William Callow
(1812 - 1908) | 2000.5.1
Date : 1855 | Medium : Watercolour over pencil
Paris, during the 1830s, with his compatriots Newton Fielding and Thomas Schotter Boys, William Callow learned the basics of what was to become his discipline par excellence: topographical watercolours. In a long career crowned with success, he crisscrossed Europe in every direction. He had a particular connection with France, where he lived from 1831 to 1841, amongst other things teaching watercolour to two children of Louis-Philippe, Prince of Joinville and Princess Clémentine. After his stay in England, he became one of the most eminent members of the Society of Painters in Watercolour, regularly exhibiting works that could be quite large in his mature period.

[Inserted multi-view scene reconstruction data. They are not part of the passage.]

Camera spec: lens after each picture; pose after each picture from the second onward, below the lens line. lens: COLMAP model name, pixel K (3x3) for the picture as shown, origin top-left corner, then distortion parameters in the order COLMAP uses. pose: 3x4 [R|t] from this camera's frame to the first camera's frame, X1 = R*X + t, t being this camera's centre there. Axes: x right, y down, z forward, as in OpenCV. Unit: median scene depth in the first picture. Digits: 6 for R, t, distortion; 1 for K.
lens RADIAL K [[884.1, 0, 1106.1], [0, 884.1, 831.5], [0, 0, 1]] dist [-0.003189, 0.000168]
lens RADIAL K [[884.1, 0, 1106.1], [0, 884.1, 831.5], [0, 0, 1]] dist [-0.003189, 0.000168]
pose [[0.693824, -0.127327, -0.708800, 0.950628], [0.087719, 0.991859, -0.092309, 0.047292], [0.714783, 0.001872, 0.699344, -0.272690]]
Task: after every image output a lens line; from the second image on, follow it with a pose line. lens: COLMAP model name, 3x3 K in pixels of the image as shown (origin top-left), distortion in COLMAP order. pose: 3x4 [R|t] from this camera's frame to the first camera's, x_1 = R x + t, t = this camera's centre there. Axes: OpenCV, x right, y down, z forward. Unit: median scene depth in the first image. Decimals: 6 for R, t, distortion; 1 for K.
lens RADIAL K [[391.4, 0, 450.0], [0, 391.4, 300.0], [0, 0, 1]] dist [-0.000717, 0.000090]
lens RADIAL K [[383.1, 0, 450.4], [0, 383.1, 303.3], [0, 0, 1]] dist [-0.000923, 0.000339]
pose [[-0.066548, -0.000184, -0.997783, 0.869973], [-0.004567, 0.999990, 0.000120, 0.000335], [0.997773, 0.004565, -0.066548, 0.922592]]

Callow visited Rouen several times, but this view can certainly be linked with the journey he made to Normandy in 1854, when he sailed up the Seine in a steam boat from Le Havre to Rouen. The exceptionally good condition of this large watercolour makes it possible to appreciate the dextrous rendering that made the artist so famous, his colours, warm and cool by turns, and his combination of subtle tonal shading and precise drawing, traced by means of a fine brush.
It provides a particularly appealing image of the quays at Rouen seen from the Cours La Reine, with Lacroix island and Corneille bridge in the foreground, and beyond the fine spread of façades on the right bank, the towers of the cathedral and Saint-Ouen abbey, and the cupola of the Great Clock.